Purpose: Point detectors are frequently used to measure patient's maximum skin dose (MSD) in fluoroscopically-guided interventional procedures (IP). However, their performance and ability to detect the actual MSD are rarely evaluated. The present study investigates the sampling uncertainty associated with the use of grids of point detectors to measure MSD in IP.

Method: Chemoembolisation of the liver (CE), percutaneous coronary intervention (PCI) and neuroembolisation (NE) procedures were studied. Spatial dose distributions were measured with XR-RV3 Gafchromic (R) films for 176 procedures. These distributions were used to simulate measurements performed using grids of detectors such as thermoluminescence detectors, with detector spacing from 1.4 up to 10 cm.

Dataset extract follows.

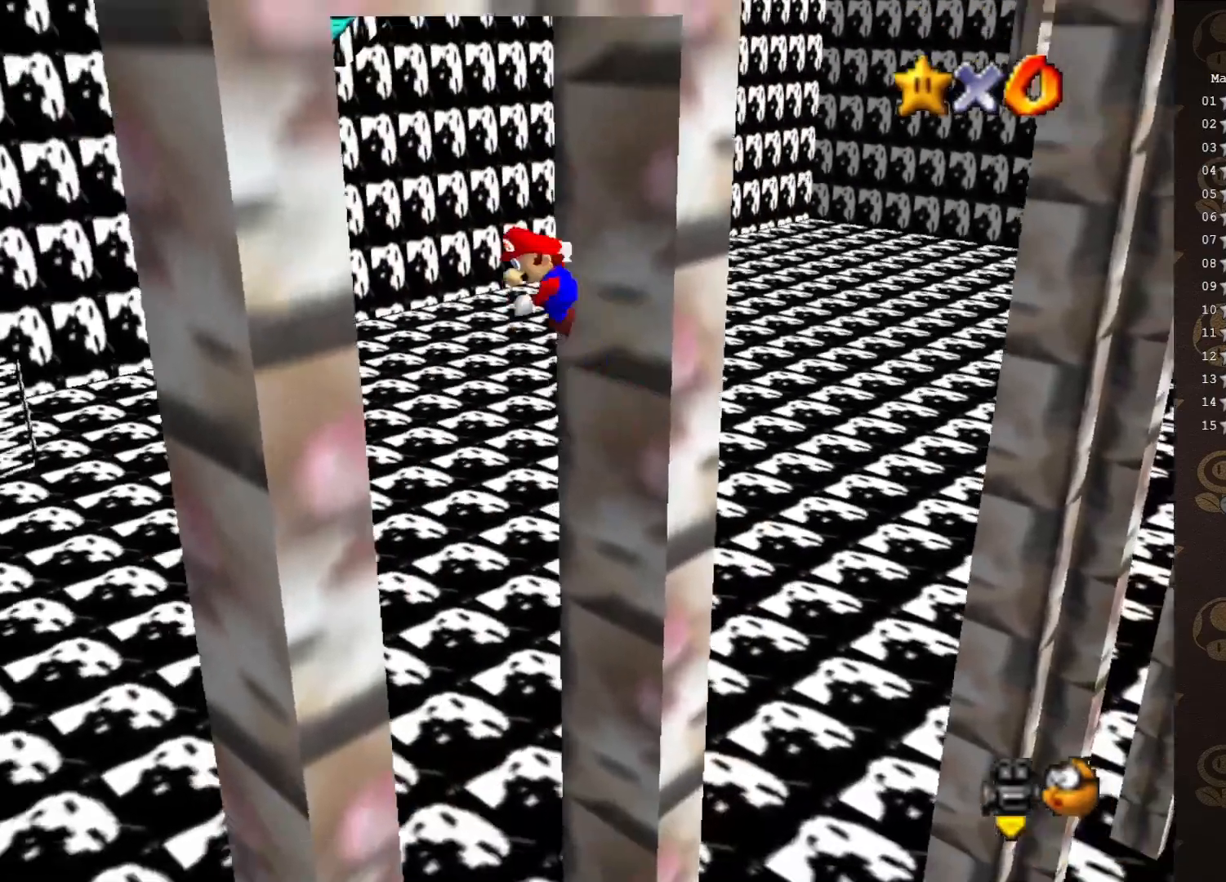
{"buttons": ["A"], "left_stick": "up-right", "events": [[167, "A", "up"], [333, "left_stick", "down-right"], [367, "A", "down"], [450, "left_stick", "up-right"]]}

Results: The sampling uncertainty was the highest in PCI and NE procedures. With 40 detectors covering the film area (36 cm x 44 cm), the maximum dose would be on average 86% and 63% of the MSD measured with Gafchromic (R) films in CE and PCI procedures, respectively. In NE procedures, with 27 detectors covering the film area (14 cm x 35 cm), the maximum dose measured would be on average 82% of the MSD obtained with the Gafchromic (R) films.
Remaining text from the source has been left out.